[[ Provided records open ]]

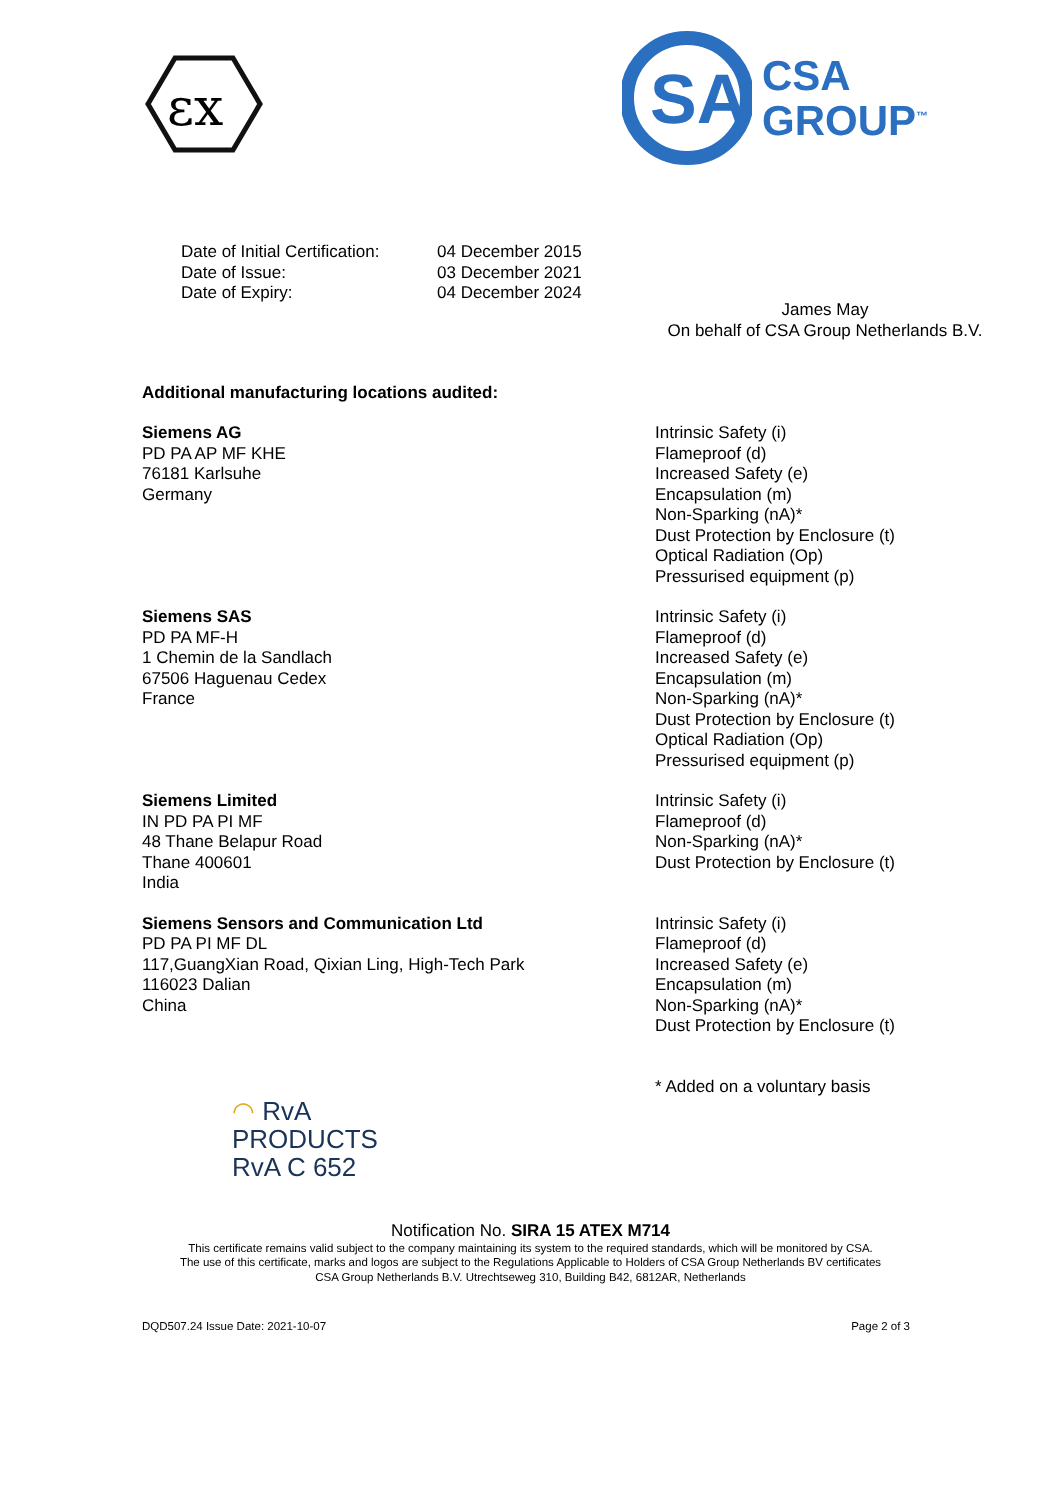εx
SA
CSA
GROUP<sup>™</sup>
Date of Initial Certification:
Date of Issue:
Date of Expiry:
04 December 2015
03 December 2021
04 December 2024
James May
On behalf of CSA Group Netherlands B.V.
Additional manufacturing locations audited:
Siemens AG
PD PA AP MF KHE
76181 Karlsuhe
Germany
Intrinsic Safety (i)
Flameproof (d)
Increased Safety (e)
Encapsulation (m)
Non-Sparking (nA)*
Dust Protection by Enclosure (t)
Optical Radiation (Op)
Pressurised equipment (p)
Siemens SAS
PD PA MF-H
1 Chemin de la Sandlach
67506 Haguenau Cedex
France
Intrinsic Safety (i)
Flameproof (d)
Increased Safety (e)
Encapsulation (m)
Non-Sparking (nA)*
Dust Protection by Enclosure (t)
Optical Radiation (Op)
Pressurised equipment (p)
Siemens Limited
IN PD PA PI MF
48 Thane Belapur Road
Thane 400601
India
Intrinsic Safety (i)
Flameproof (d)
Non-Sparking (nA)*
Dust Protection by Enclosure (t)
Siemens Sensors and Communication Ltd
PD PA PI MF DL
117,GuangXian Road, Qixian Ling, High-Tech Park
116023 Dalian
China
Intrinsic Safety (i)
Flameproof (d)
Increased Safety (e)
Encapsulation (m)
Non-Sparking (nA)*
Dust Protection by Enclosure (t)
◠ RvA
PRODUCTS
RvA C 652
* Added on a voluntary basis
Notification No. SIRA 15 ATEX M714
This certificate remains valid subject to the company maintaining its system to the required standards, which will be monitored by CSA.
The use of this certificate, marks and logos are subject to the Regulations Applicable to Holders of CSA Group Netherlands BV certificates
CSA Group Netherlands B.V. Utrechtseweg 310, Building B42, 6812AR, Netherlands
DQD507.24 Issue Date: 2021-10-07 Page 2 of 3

[[ Provided records closed ]]
[[ Provided records open ]]

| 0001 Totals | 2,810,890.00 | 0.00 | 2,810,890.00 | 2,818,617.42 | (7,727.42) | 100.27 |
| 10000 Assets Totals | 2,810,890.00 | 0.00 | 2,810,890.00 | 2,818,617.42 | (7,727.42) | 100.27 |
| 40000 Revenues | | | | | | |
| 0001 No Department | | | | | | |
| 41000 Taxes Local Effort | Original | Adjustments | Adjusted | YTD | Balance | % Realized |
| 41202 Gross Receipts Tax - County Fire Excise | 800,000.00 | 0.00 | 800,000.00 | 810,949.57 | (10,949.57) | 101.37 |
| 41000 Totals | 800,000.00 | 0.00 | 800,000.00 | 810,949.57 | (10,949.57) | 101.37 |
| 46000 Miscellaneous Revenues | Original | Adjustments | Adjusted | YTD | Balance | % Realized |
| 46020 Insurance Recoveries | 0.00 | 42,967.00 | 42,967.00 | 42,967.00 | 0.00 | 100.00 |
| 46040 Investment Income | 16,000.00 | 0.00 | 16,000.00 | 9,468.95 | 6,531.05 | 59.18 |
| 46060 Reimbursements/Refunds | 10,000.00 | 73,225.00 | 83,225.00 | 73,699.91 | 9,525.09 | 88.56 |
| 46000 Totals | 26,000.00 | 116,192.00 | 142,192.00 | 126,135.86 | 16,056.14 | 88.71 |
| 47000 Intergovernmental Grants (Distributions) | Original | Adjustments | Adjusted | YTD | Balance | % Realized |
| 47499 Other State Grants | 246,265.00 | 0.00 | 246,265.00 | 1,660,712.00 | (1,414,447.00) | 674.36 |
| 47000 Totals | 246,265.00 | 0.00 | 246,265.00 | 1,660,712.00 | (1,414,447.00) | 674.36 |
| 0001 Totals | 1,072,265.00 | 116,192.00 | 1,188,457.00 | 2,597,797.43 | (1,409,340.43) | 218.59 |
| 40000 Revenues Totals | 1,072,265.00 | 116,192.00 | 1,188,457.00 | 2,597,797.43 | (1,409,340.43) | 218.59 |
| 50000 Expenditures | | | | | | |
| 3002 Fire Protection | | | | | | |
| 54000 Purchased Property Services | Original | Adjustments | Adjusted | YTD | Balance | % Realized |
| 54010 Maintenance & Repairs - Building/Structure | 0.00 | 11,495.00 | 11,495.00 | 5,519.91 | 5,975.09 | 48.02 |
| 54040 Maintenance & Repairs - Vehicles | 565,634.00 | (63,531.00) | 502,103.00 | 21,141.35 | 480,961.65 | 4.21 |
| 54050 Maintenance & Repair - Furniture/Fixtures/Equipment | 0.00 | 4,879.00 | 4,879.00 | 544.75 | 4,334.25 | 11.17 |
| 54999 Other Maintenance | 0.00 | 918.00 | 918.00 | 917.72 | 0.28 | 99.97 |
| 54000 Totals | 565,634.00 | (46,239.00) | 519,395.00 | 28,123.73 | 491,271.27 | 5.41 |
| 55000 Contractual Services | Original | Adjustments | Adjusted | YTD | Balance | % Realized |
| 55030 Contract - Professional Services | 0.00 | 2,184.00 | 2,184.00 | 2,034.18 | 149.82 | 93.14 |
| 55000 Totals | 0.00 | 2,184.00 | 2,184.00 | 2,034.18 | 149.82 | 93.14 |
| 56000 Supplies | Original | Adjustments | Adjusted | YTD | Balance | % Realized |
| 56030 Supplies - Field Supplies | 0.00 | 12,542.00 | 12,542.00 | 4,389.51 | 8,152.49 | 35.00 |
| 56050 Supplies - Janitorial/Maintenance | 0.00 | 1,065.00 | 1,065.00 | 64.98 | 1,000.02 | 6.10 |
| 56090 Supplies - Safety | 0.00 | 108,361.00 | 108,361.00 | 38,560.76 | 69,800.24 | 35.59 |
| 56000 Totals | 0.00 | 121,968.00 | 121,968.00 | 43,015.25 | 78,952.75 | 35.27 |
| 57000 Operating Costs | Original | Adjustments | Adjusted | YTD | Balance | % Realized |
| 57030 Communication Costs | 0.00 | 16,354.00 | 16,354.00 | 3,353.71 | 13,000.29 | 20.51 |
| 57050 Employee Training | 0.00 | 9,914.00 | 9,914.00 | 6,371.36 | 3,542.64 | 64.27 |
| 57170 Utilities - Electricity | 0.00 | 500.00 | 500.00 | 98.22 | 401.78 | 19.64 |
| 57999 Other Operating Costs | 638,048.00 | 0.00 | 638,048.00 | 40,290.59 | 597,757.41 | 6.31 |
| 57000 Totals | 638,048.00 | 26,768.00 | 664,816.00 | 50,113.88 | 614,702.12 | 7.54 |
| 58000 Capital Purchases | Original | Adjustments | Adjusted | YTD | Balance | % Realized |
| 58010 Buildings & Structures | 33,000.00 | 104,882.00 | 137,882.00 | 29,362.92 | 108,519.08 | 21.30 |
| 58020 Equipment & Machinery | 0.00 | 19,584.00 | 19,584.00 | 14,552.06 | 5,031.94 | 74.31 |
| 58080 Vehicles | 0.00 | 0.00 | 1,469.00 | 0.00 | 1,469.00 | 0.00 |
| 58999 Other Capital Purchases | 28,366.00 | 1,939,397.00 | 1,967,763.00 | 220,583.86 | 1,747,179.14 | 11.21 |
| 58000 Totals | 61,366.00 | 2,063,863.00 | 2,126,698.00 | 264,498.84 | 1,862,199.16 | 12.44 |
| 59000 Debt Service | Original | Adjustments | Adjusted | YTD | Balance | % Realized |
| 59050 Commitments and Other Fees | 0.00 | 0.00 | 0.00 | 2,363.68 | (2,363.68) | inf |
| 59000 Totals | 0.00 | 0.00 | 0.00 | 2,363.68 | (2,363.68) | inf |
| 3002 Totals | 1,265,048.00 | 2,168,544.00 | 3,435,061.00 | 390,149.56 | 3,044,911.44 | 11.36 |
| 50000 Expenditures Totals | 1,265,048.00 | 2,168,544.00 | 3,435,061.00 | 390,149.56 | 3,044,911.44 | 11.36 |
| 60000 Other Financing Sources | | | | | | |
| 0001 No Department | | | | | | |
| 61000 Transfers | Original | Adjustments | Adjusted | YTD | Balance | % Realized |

[[ Provided records closed ]]

_Exercise directions_: For the entries above, say how many lines contain the word "Netherlands", giving the number alone.

_Response to this exercise_: 3